_EXERCISE_: In the data that follows, find the line with "869, 506): 15820"; transcribe it, every later line up to the one with "708, 495): 19062", and that line as well, exactly and with no others.

________________________

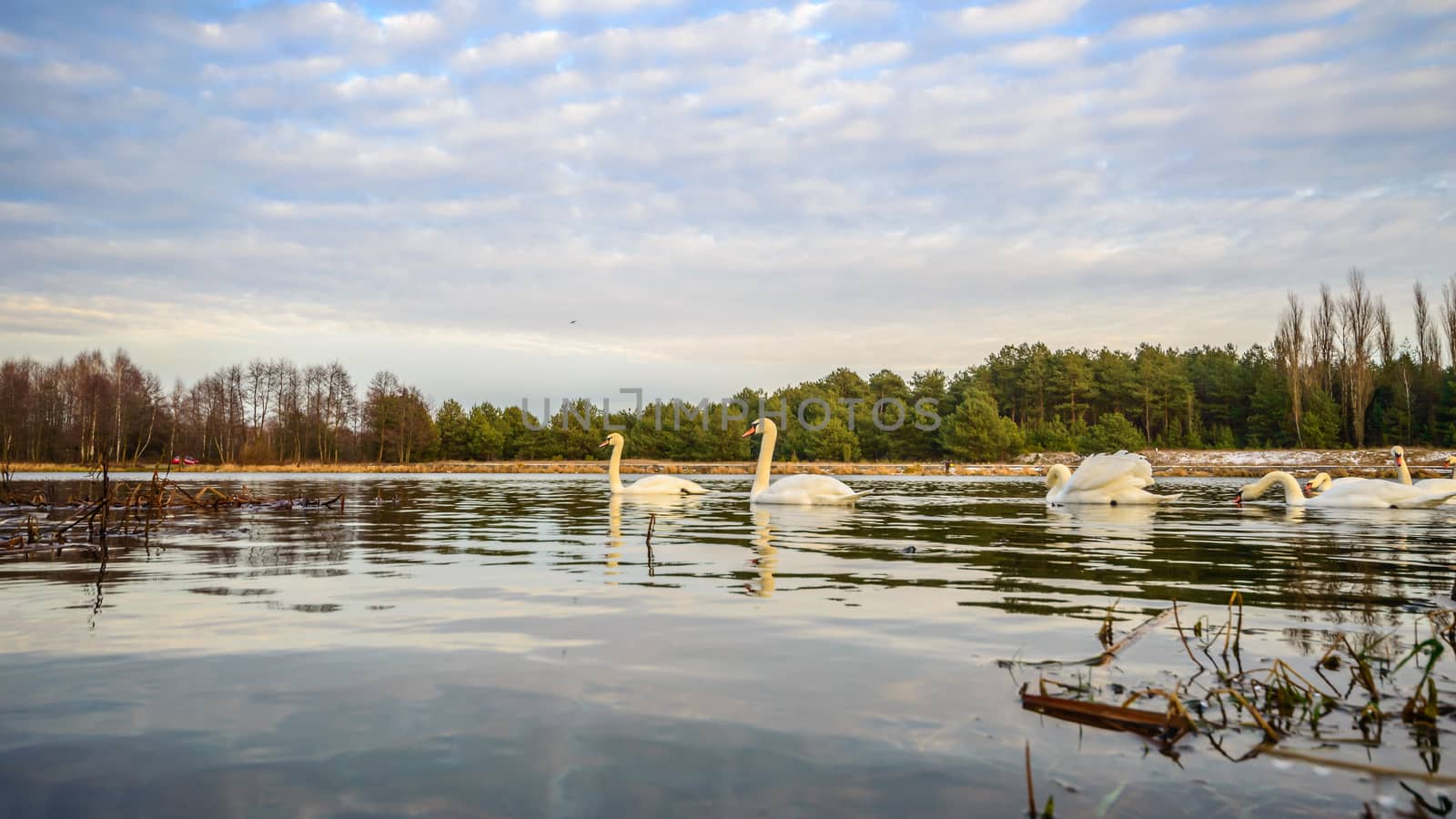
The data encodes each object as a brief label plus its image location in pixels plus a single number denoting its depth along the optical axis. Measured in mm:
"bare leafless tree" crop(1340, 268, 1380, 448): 71750
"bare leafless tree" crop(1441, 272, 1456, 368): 72188
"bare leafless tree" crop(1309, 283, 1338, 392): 77500
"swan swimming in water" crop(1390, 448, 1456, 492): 13898
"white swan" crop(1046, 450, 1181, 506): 15438
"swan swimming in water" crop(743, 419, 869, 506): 15820
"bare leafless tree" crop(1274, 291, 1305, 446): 74062
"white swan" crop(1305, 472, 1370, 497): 17920
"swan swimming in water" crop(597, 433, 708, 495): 19062
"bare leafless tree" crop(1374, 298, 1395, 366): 77062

________________________

_SOLUTION TO THIS TASK_:
"swan swimming in water" crop(743, 419, 869, 506): 15820
"bare leafless tree" crop(1274, 291, 1305, 446): 74062
"white swan" crop(1305, 472, 1370, 497): 17920
"swan swimming in water" crop(597, 433, 708, 495): 19062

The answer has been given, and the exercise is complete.